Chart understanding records
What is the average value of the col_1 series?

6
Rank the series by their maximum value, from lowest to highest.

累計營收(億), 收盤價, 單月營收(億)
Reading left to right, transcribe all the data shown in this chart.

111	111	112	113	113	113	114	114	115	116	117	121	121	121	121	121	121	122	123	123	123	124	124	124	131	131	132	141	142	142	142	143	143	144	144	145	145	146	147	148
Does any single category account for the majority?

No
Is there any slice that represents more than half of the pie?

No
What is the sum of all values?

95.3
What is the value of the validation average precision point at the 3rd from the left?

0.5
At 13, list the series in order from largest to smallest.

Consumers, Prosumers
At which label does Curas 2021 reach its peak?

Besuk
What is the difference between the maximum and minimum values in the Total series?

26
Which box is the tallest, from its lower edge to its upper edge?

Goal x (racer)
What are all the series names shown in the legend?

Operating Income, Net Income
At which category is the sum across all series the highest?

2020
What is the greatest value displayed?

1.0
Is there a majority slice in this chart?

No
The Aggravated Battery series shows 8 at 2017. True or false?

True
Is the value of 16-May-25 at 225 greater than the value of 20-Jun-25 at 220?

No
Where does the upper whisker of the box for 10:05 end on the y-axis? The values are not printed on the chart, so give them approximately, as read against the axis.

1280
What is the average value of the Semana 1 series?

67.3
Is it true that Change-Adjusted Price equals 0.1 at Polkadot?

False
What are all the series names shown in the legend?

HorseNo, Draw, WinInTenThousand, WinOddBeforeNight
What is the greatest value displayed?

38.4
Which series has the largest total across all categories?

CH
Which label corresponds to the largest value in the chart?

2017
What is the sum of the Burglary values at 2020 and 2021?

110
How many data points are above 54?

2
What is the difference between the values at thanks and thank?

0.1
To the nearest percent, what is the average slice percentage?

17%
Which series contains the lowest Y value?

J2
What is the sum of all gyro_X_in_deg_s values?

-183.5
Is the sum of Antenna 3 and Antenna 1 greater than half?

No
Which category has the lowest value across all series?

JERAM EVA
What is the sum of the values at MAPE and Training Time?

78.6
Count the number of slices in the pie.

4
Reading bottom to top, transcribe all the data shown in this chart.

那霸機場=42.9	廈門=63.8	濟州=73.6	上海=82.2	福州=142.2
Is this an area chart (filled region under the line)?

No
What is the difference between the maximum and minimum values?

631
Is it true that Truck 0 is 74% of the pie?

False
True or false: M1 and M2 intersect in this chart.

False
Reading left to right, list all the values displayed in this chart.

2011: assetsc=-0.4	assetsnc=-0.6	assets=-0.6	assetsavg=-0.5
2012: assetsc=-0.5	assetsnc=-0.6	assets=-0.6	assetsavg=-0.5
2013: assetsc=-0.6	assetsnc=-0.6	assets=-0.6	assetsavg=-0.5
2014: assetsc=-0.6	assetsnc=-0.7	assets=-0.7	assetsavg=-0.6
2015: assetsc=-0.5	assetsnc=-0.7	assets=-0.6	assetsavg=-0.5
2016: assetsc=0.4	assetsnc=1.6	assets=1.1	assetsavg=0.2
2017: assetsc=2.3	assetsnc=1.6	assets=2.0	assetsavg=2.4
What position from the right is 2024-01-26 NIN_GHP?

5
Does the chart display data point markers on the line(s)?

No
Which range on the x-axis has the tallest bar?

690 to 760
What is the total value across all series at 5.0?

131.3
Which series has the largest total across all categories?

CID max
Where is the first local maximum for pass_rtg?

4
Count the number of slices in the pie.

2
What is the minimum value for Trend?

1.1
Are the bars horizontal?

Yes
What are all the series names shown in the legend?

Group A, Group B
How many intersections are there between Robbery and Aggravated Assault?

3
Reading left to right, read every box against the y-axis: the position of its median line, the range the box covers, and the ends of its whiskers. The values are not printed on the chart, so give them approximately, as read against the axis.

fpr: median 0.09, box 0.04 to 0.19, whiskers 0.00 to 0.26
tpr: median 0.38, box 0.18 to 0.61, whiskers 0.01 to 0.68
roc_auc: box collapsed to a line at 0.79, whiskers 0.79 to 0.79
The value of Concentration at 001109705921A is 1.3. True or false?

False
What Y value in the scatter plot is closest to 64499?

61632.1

Requirement
In the stretch from the start of the records through the line containing "What is the value", switch "average" to "mean" and write out those lines again with everything else unchanged.

Solution to the exercise
What is the mean value of the col_1 series?

6
Rank the series by their maximum value, from lowest to highest.

累計營收(億), 收盤價, 單月營收(億)
Reading left to right, transcribe all the data shown in this chart.

111	111	112	113	113	113	114	114	115	116	117	121	121	121	121	121	121	122	123	123	123	124	124	124	131	131	132	141	142	142	142	143	143	144	144	145	145	146	147	148
Does any single category account for the majority?

No
Is there any slice that represents more than half of the pie?

No
What is the sum of all values?

95.3
What is the value of the validation mean precision point at the 3rd from the left?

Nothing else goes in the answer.